### [EXCERPT]
**********
Where a broker negotiating the ‘renewal’ of a current insurance policy merely sent the underwriter a "presentation" document, without drawing the underwriter's attention specifically to a proposal in that document to change the terms of that policy, that was wholly insufficient - in the context of negotiations that were limited to commercial factors impacting on the premium – to bring that material change to the underwriter’s attention. In such circumstances, the underwriter was not bound by the proposed change in terms

DMC Classification: Confirmed

GNER operate the Inter City East Coast rail service between London King’s Cross and Edinburgh. On 16 June 1998, one of the GNER trains was derailed in Bedfordshire. The derailment was caused by the break up of one of the wheels on the engine. This was the result of fracture propagation initiated by faulty engineering of one of the holes drilled in the wheel. For the purposes of the litigation, the break up of the wheel was agreed to be due to the fault of the manufacturers. As a result of the accident, GNER rail services were immediately interrupted when power was switched off for two hours, followed by reduced services until June 22 1998, in order to carry out safety checks on the GNER fleet of similar engines. As a result, GNER incurred a loss of revenue and additional expense amounting to about £4.5 million.

Since March 1996 GNER had placed material damage and business interruption insurance with Avon, under a combined form of policy initially broked by Fenchurch Insurance Brokers. The policy wording for this cover had been agreed in August/September 1996. The terms included an exclusion for damage or consequential loss caused by ‘faulty or defective design, materials or workmanship, inherent vice, latent defect, gradual deterioration, wear and tear or frost.’

In February 1997, GNER changed their brokers to Jardine Insurance Services, who negotiated renewal of the cover on the basis of the existing Fenchurch wording, but on the understanding that Jardine's could come back to Avon if they wanted alterations. No policy wording was issued for this renewal. In February 1998, Jardine's began preparations for the renewal of the cover. They produced as a market presentation a document entitled ‘Request for Property Insurance Quotations’. In this presentation, the exclusion clause referred to above appeared in a narrower form, as follows:
‘No cover is provided for damage or consequential loss caused by or consisting of: faulty or defective workmanship, operational error or omission on the part of GNER or any employees, other than drivers and guards.’

At a key meeting between Jardine’s representative and the Avon underwriter on 20 February 1998, the judge at first instance held that the presentation, of which the Avon underwriter had a copy but had not read, was not referred to and, in particular, the Jardine version of the exclusion clause was not drawn to the attention of the underwriter. The content of the meeting was limited to ‘commercial matters relevant to the calculation of the premium’. Renewal terms were agreed on March 5 in a fax sent by Jardine's confirming ‘renewal of the policy’ but, as in the previous year, no policy wording was ever issued.
**********
### [Saved entries]
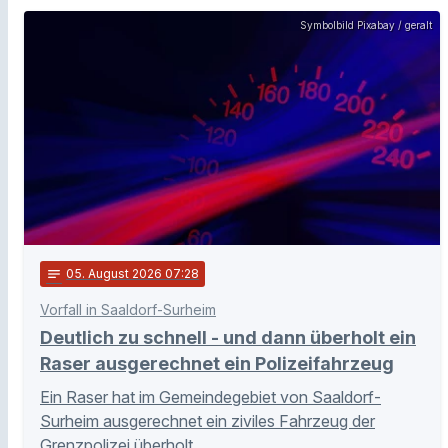
Symbolbild Pixabay / geralt
notes
05
. August 2026 07:28
Vorfall in Saaldorf-Surheim
Deutlich zu schnell - und dann überholt ein
Raser ausgerechnet ein Polizeifahrzeug
Ein Raser hat im Gemeindegebiet von Saaldorf-
Surheim ausgerechnet ein ziviles Fahrzeug der
Grenzpolizei überholt.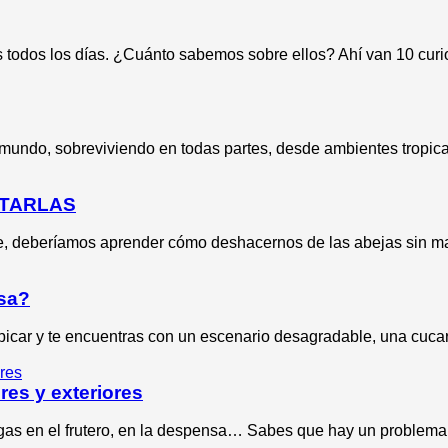
s todos los días. ¿Cuánto sabemos sobre ellos? Ahí van 10 curi
mundo, sobreviviendo en todas partes, desde ambientes tropical
ATARLAS
te, deberíamos aprender cómo deshacernos de las abejas sin m
asa?
picar y te encuentras con un escenario desagradable, una cuca
res y exteriores
igas en el frutero, en la despensa… Sabes que hay un proble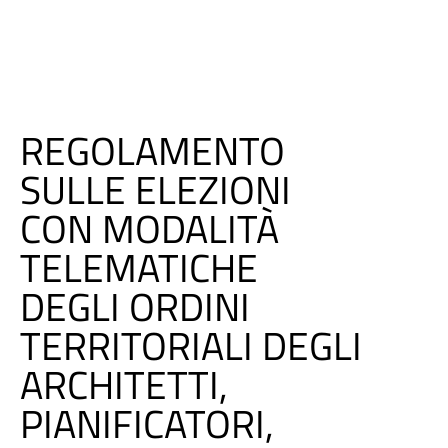
REGOLAMENTO
SULLE ELEZIONI
CON MODALITÀ
TELEMATICHE
DEGLI ORDINI
TERRITORIALI DEGLI
ARCHITETTI,
PIANIFICATORI,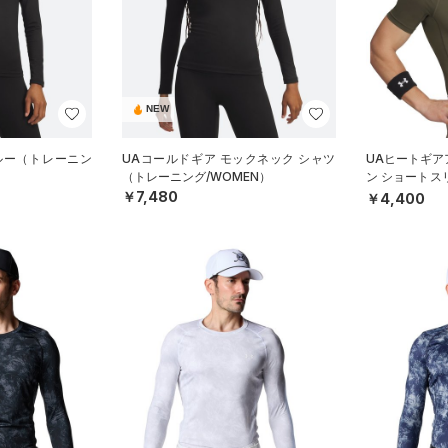
NEW
ルー（トレーニン
UAコールドギア モックネック シャツ
UAヒートギア
（トレーニング/WOMEN）
ン ショートス
ング/MEN）
￥7,480
￥4,400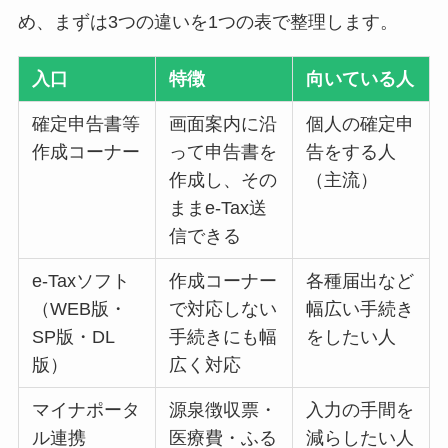
め、まずは3つの違いを1つの表で整理します。
入口
特徴
向いている人
確定申告書等
画面案内に沿
個人の確定申
作成コーナー
って申告書を
告をする人
作成し、その
（主流）
ままe-Tax送
信できる
e-Taxソフト
作成コーナー
各種届出など
（WEB版・
で対応しない
幅広い手続き
SP版・DL
手続きにも幅
をしたい人
版）
広く対応
マイナポータ
源泉徴収票・
入力の手間を
ル連携
医療費・ふる
減らしたい人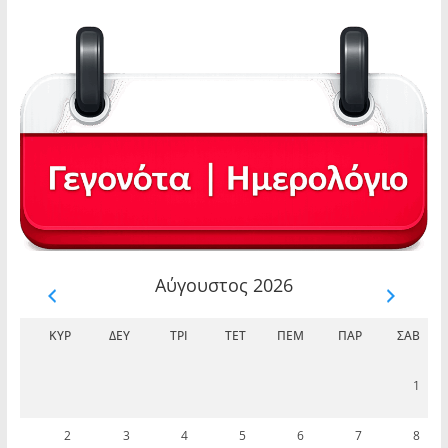
Αύγουστος 2026
ΚΥΡ
ΔΕΥ
ΤΡΊ
ΤΕΤ
ΠΈΜ
ΠΑΡ
ΣΆΒ
1
2
3
4
5
6
7
8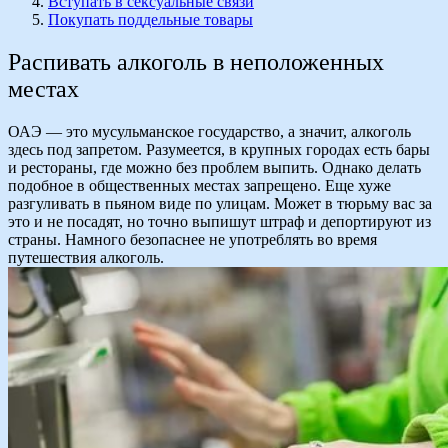
Вступать в сексуальные связи
Покупать поддельные товары
Распивать алкоголь в неположенных
местах
ОАЭ — это мусульманское государство, а значит, алкоголь
здесь под запретом. Разумеется, в крупных городах есть бары
и рестораны, где можно без проблем выпить. Однако делать
подобное в общественных местах запрещено. Еще хуже
разгуливать в пьяном виде по улицам. Может в тюрьму вас за
это и не посадят, но точно выпишут штраф и депортируют из
страны. Намного безопаснее не употреблять во время
путешествия алкоголь.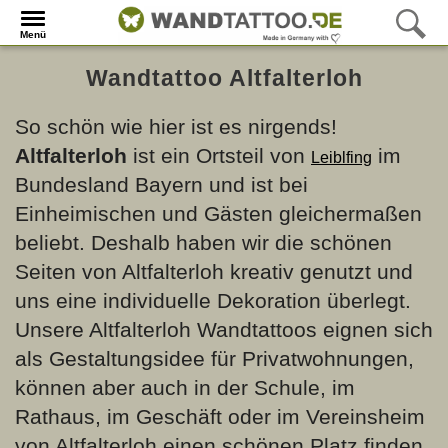
Menü
Wandtattoo Altfalterloh
So schön wie hier ist es nirgends!
Altfalterloh
ist ein Ortsteil von
im
Leiblfing
Bundesland Bayern und ist bei
Einheimischen und Gästen gleichermaßen
beliebt. Deshalb haben wir die schönen
Seiten von Altfalterloh kreativ genutzt und
uns eine individuelle Dekoration überlegt.
Unsere Altfalterloh Wandtattoos eignen sich
als Gestaltungsidee für Privatwohnungen,
können aber auch in der Schule, im
Rathaus, im Geschäft oder im Vereinsheim
von Altfalterloh einen schönen Platz finden.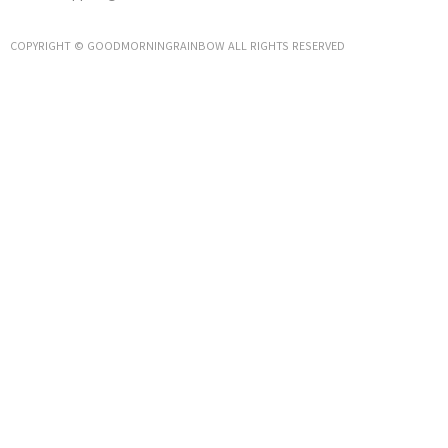
COPYRIGHT © GOODMORNINGRAINBOW ALL RIGHTS RESERVED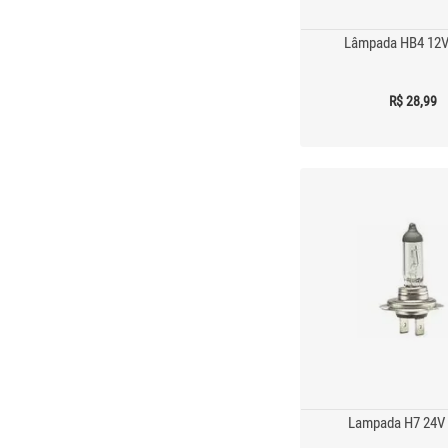
Lâmpada HB4 12
R$ 28,99
Lampada H7 24V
**********
### [TASK DESCRIPTION]
Please give the approximate amount GNER lost as a result of the derailment, according to the insurance case summary. The rows aren't needed here.

### [RESULT FOR THIS EXERCISE]
About £4.5 million in lost revenue and additional expense.